TAREFA: Copie fielmente, do texto sobre mídia independente, o trecho que vai de "Uma mídia independente" até "e independência editorial.".

TEXTO SELECIONADO:
•••

Uma mídia independente é fundamental para uma sociedade democrática saudável e informada. A mídia alternativa é, em tese, aquela que não está sujeita a interesses comerciais obscuros ou políticos, além de não estar atrelada a financiamentos oriundos de dinheiro público.
Sem amarras, a mídia independente é indispensável para a sociedade porque oferece uma fonte alternativa de notícias e opiniões, permitindo que seus jornalistas e editores possam relatar fatos e visões de forma imparcial e livre. Em contraste, a grande mídia, muitas vezes ligada a grandes corporações e que recebem dinheiro público, podem estar sujeitas a pressões e influências que afetem sua imparcialidade e independência editorial.
Muitas vezes, a grande mídia está vinculada a interesses de grandes corporações. Isso pode influenciar sua cobertura em diversas questões, especialmente em coberturas importantes, como as eleições de um país, por exemplo.
Um caso que tem chamado atenção nos últimos meses é o cenário eleitoral do Paraguai, país sul-americano vizinho do Brasil. No último domingo (30), o candidato Santiago Peña Palacios, do Partido Colorado, foi eleito presidente da República paraguaia.
A diferença para o seu principal opositor, o esquerdista Efraín Alegre, do Partido Liberal Radical Autêntico (PLRA), foi superior à marca de 15%, com quase meio milhão de votos a mais. Com 66% das cabines apuradas, o colorado já estava matematicamente eleito, como antecipou o Conexão Política em primeira mão. Ao todo, a participação no pleito deste ano foi de 3 milhões de eleitores.

•••

DADOS DE ENTRADA:
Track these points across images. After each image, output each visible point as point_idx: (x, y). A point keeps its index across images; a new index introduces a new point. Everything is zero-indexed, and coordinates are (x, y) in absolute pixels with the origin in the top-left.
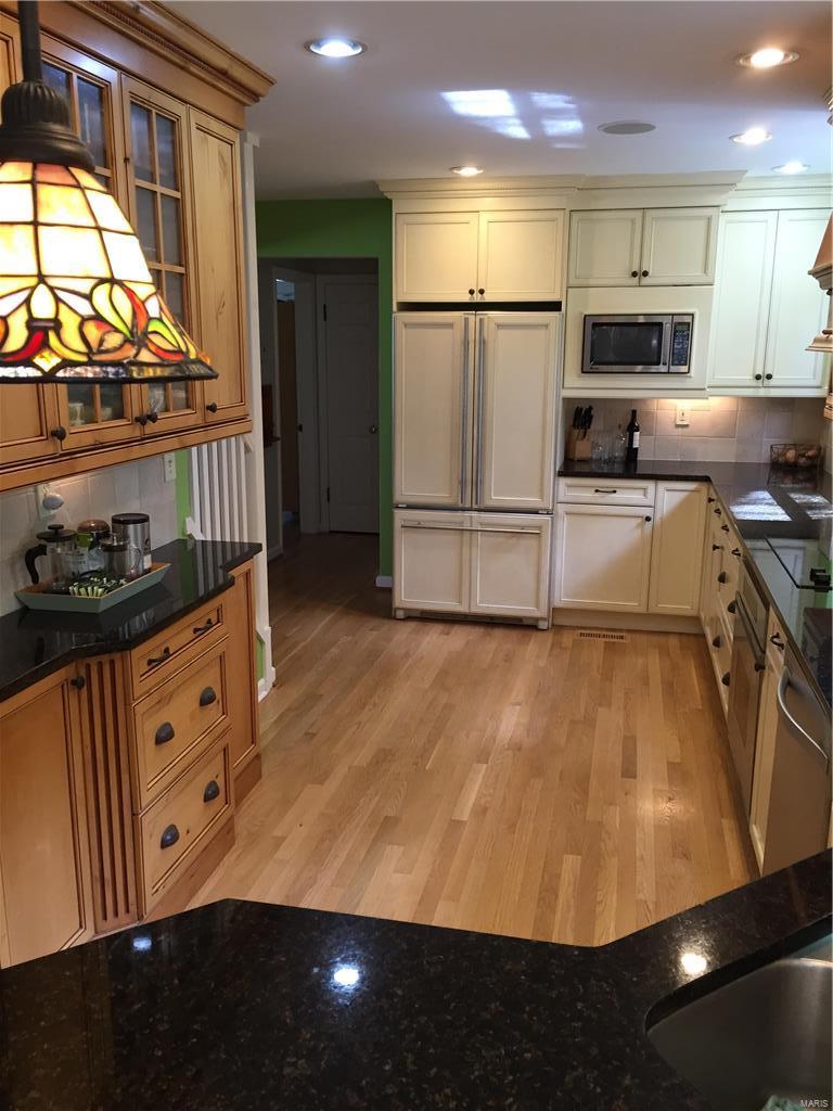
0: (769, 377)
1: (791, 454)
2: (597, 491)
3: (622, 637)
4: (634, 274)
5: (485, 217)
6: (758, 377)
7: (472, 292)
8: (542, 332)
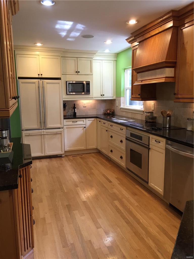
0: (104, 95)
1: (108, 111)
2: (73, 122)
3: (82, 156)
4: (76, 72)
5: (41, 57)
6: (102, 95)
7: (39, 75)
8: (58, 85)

•••

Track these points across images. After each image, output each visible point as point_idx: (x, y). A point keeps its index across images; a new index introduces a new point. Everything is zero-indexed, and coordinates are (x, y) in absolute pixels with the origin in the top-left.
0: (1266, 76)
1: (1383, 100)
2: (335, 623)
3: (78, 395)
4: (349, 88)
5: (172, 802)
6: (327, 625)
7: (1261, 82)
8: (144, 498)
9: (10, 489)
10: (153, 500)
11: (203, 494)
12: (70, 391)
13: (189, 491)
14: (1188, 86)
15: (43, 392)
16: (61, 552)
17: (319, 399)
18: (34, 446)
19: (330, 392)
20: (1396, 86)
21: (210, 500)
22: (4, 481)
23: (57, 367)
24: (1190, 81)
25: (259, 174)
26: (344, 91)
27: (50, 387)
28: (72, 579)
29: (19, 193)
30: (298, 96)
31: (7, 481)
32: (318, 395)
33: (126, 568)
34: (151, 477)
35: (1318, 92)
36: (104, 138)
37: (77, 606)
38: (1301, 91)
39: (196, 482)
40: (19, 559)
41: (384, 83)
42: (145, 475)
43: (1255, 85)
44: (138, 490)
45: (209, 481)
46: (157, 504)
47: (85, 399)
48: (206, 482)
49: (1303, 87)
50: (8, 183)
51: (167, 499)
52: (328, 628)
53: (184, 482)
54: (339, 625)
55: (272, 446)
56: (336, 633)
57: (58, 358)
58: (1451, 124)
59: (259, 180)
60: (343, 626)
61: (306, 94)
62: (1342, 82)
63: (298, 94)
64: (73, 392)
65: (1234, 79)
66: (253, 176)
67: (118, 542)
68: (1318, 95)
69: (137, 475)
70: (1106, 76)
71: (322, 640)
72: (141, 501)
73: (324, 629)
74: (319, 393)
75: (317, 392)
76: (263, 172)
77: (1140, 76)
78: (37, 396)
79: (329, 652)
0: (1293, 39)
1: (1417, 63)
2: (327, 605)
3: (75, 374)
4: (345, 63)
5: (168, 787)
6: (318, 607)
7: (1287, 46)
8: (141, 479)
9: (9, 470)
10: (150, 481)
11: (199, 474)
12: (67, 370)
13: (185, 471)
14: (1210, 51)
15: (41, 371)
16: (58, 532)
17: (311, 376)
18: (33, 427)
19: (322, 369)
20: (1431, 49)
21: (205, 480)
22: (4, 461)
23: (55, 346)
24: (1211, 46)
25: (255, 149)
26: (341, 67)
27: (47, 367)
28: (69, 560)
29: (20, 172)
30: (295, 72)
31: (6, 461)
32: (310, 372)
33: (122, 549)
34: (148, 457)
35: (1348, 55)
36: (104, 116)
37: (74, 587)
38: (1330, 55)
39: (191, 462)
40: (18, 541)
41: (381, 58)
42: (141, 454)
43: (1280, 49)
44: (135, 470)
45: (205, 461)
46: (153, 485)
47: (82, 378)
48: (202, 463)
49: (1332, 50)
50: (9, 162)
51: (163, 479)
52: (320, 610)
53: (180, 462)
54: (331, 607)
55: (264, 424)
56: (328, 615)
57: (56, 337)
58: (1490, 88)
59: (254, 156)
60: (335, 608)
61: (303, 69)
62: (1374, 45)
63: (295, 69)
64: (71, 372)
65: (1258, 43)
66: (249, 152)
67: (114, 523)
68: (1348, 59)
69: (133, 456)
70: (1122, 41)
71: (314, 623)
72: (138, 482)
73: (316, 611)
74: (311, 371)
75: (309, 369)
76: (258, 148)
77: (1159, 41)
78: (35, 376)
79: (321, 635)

•••

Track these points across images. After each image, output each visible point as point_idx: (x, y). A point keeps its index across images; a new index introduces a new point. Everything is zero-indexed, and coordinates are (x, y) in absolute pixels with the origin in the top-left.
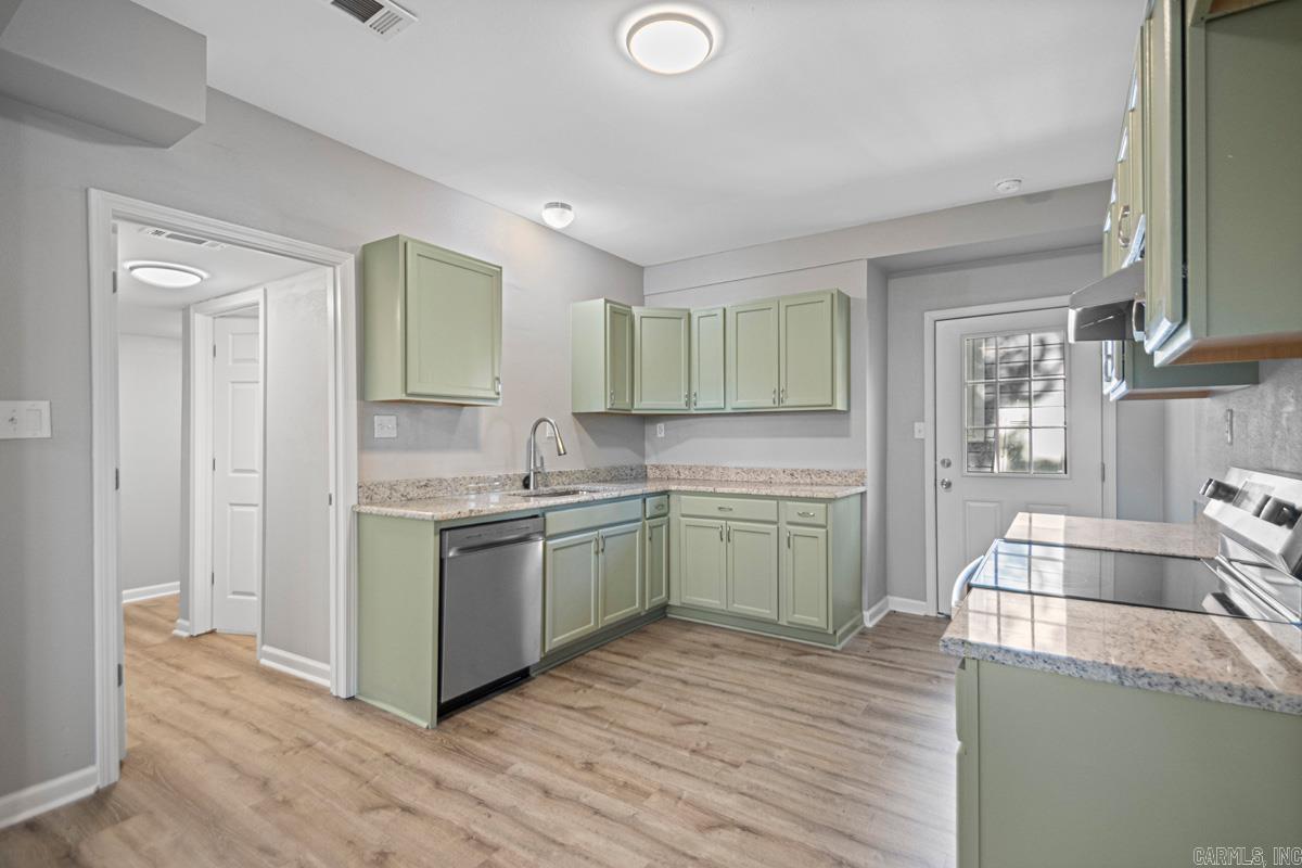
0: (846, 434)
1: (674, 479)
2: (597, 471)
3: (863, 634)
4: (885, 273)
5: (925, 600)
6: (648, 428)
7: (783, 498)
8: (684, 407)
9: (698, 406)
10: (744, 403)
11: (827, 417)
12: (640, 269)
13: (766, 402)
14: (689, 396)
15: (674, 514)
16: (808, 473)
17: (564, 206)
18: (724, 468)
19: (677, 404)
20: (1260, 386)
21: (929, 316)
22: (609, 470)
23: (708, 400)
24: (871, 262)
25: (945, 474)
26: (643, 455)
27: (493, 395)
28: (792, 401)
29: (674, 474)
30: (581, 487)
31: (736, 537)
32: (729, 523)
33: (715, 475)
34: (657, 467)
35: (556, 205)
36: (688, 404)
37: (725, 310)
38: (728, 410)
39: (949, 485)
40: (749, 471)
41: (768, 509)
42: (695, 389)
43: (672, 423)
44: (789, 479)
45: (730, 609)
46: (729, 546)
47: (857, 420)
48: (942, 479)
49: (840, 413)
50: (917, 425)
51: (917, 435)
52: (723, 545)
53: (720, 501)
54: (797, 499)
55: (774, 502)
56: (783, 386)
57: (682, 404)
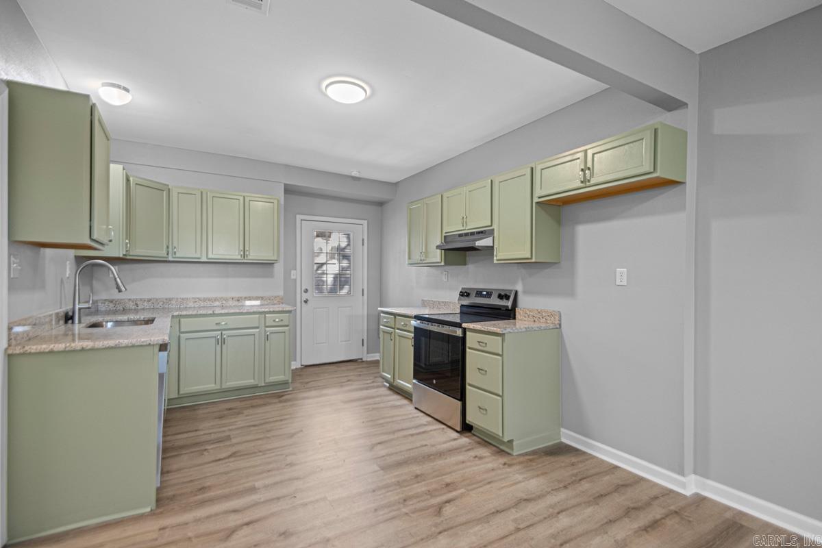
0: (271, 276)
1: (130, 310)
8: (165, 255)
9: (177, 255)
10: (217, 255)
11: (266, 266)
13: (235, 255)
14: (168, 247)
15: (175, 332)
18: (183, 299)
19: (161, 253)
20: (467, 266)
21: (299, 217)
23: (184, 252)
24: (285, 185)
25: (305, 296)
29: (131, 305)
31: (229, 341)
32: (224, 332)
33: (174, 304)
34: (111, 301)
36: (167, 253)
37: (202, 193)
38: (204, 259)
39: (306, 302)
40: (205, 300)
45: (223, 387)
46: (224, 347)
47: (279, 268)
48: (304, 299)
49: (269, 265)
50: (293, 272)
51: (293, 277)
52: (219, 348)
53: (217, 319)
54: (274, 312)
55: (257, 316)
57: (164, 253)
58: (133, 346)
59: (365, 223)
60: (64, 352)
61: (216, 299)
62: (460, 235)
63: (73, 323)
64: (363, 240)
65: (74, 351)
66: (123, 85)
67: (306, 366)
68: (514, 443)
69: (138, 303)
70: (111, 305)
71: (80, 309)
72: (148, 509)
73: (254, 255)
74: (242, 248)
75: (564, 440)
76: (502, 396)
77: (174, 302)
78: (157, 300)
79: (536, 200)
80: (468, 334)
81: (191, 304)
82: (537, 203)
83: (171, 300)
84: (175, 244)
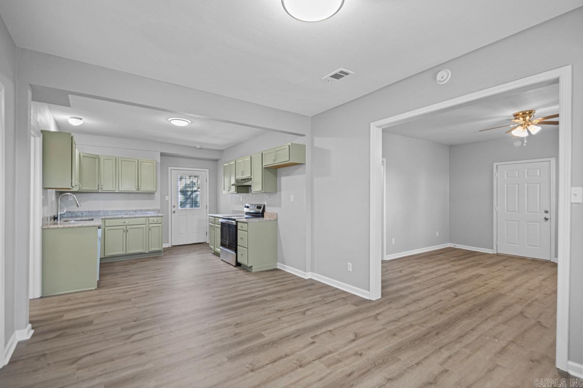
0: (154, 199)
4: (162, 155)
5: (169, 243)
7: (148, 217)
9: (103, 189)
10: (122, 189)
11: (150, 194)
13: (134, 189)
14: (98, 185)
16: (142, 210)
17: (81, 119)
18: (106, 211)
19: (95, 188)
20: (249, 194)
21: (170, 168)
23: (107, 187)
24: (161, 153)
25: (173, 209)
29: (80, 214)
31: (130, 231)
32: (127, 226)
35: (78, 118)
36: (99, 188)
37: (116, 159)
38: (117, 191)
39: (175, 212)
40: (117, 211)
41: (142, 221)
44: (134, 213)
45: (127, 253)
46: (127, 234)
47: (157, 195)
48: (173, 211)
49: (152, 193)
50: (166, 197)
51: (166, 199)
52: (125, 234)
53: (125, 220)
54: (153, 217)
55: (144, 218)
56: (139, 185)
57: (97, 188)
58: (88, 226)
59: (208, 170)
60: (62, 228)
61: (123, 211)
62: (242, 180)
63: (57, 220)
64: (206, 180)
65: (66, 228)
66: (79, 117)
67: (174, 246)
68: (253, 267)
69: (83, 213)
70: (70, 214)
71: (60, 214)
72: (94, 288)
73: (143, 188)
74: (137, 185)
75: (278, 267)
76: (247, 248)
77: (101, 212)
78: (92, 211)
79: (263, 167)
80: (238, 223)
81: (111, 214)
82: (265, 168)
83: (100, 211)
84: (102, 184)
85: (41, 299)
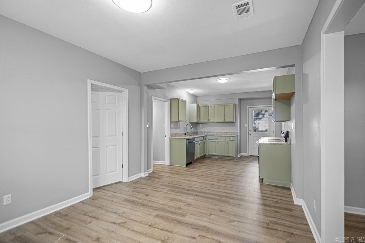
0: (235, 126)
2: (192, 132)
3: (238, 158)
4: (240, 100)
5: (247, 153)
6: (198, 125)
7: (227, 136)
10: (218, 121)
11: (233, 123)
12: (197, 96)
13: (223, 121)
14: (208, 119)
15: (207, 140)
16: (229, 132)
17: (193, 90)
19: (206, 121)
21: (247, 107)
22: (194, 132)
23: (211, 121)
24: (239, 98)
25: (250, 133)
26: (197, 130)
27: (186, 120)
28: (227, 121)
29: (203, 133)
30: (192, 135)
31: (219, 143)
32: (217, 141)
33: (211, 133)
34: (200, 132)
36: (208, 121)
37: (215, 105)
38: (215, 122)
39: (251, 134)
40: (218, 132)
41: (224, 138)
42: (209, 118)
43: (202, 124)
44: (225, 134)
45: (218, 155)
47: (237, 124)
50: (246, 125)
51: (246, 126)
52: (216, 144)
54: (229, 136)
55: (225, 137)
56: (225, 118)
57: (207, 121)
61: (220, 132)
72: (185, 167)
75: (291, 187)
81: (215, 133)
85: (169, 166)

•••

RESPOSTA:
Uma mídia independente é fundamental para uma sociedade democrática saudável e informada. A mídia alternativa é, em tese, aquela que não está sujeita a interesses comerciais obscuros ou políticos, além de não estar atrelada a financiamentos oriundos de dinheiro público.
Sem amarras, a mídia independente é indispensável para a sociedade porque oferece uma fonte alternativa de notícias e opiniões, permitindo que seus jornalistas e editores possam relatar fatos e visões de forma imparcial e livre. Em contraste, a grande mídia, muitas vezes ligada a grandes corporações e que recebem dinheiro público, podem estar sujeitas a pressões e influências que afetem sua imparcialidade e independência editorial.